I will strive to be objective in the question.
I have a database with millions of mathematical formulas created by an application, these are formulas that respect a logic:
1) Only 5 mathematical operations involved: addition, subtraction, multiplication, division and power (+ - * / ^)
2) Each operation is delimited/grouped by parentheses.
The "parameters" can be simple, such as a constant or a variable.
Example: (x + 15)
In the compound case, I may have:
(x * (x + 15))
It is important to remember that the correct order of operations was guaranteed with the use of parentheses.
Example:
((x * (x + 15)) / 15)
My challenge is to reduce these formulas.
They are not useful or repeat themselves a lot when the operations are the same and no matter the order of the factors.
Example:
((((x + 4) + 8) - x) / 12)
That equals 1, it's not a formula, it's a constant, and I have to ignore it.
And duplicities like ((x + 4) + 8) and ((8 + x) + 4) need to be eliminated.
That's why I need to reduce.
Just to be aware, all formulas are standardized with the parentheses and spaces between operations.
I created a routine in PHP using regular expressions to make substitutions, I managed to make huge progress reducing in a specific formula from 8 thousand possibilities to less than three hundred.
However, as the size (not complexity because they are not complex) of the formulas increases, my routine can no longer be efficient.
I need an algorithm, not a routine, to apply the mathematical reduction we learned in school.
I think it is possible since the formulas are standardized and limited to 5 basic mathematical operations.
I am using the EvalMath class obtained in GitHub to aid in the reduction and execution of the formulas.
To give you a better idea, the formulas are abstract and each "@" is replaced in real time by constants and variables.
(@ + @)
(@ / @)
(@ ** @)
((@ + @) + @)
((@ + @) ** @)
((@ - @) + @)
((@ - @) / @)
((@ - @) ** @)
((@ * @) + @)
((@ * @) / @)
((@ * @) ** @)
((@ / @) / @)
Here is a snippet of PHP code that is part of my reduction routine.
Within a WHILE (TRUE) I've grouped rules that repeat themselves until no substitutions are made.
In the end I have an array with numerous duplicities obtained with some reduction and reordering of the elements of the formula, something that an array_unique () solves.
I really need help, my brain is exploding with this problem.
Thank you.
<?php
$Math_Formulas = array(
'(((x + 7) ** 9) - 9)',
'(((x ^ 3) - 9) - 5)',
'(((2 + x) + x) * x)',
'(((x + 3) / 6) / 8)',
'(((x - 5) + 6) ** 2)',
'(1024 ^ (x / 5))',
'((3 - (x + 6)) + 3)',
'(((x ^ 3) + 9) * 6)',
);
while (TRUE)
{
$changed = FALSE;
// Rule 1: (x - x) = 0
for ($i = 0; $i < count($Math_Formulas); $i++)
{
$Formula = trim(preg_replace_callback('/([^-]?)([a-z]+?) [-] ([a-z]+?)/', function($matches) {
$Expression = $matches[0];
if ($matches[2] == $matches[3])
{
$Expression = $matches[1] . '0';
}
return($Expression);
}, $Math_Formulas[$i]));
if ($Formula != $Math_Formulas[$i])
{
$changed = TRUE;
$Math_Formulas[$i] = $Formula;
}
}
// Rule 2: ...
if (!$changed)
{
break;
}
}
$Math_Formulas = array_values(array_unique($Math_Formulas));
?>
UPDATE 1:
I think if the "reverse polish notation" had been used in the creation of the formulas everything would be much easier, but with the formulas that I have, I need to rearrange the parameters (in ascending or descending alphabetical order) to be able to compare them.
In RPN:
(x + 4) + 5) becomes "x 4 5 +"
(X + 5) + 4) becomes "x 5 4 +"
How to compare both?
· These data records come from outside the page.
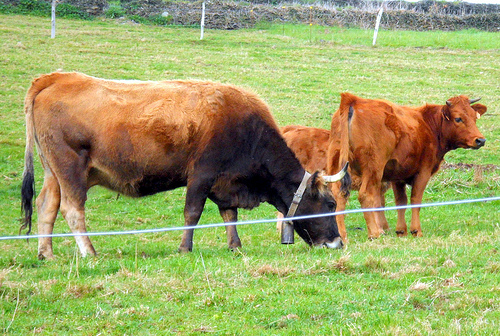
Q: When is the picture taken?
A: Daytime.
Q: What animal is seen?
A: Cow.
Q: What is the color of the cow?
A: Brown.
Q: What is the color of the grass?
A: Green.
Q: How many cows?
A: 3.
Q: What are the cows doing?
A: Eating.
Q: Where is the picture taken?
A: On the farm.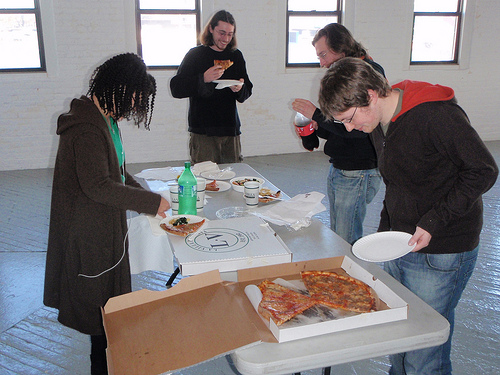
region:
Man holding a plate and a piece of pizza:
[173, 7, 253, 163]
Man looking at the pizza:
[318, 57, 497, 372]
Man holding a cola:
[291, 17, 384, 243]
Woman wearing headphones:
[42, 49, 171, 372]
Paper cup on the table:
[243, 182, 261, 207]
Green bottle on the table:
[177, 160, 198, 215]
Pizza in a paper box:
[256, 269, 376, 326]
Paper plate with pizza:
[161, 215, 205, 235]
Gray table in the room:
[145, 157, 450, 372]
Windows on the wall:
[2, 0, 462, 70]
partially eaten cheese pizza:
[253, 267, 383, 328]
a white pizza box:
[92, 242, 424, 368]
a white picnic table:
[124, 146, 459, 373]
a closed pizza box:
[160, 202, 296, 280]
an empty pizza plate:
[337, 209, 439, 292]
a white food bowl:
[221, 161, 270, 198]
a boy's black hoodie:
[359, 75, 499, 264]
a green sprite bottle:
[176, 152, 215, 234]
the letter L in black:
[207, 235, 234, 252]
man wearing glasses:
[315, 53, 395, 140]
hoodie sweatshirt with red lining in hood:
[376, 75, 498, 260]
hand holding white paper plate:
[348, 218, 438, 269]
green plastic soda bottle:
[172, 156, 201, 224]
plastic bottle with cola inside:
[289, 96, 324, 157]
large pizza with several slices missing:
[187, 250, 416, 365]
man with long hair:
[169, 8, 259, 137]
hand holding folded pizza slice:
[197, 51, 234, 85]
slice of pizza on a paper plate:
[150, 205, 213, 244]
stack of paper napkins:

And what about larger functions?
I think I made a mistake by not detailing the technique used in the 14 "regular expressions" that I am applying to simplify, as much as possible, these formulas. There is more than regular expression in the process:
Original Formula: (((4 - 5) + x) + 8)
Step 1: Addition (or subtraction or multiplication) of the two-to-two constants and reduction of the expression, without the parentheses.
Formula: ((-1 + x) + 8)
Step 2: Delete the parentheses for ((n +- n) +- n) or (n +- (n +- n)).
Formula: (-1 + x + 8)
Step 3: Reorder the parameters in descending alphabetical order.
Formula: (x + 8 - 1)
Step 4: In the loop, Step 1 is executed again.
Final Formula: (x + 7)
There are more transformations, for example (x + x + x) becomes (3 * x), (-x + x) becomes 0.
All of this was getting beautiful, but when I came across functions such as ((x * 9) * (x * 5)) / 9), that logic lost efficiency. I would have to create at least one more 14 other nested rules.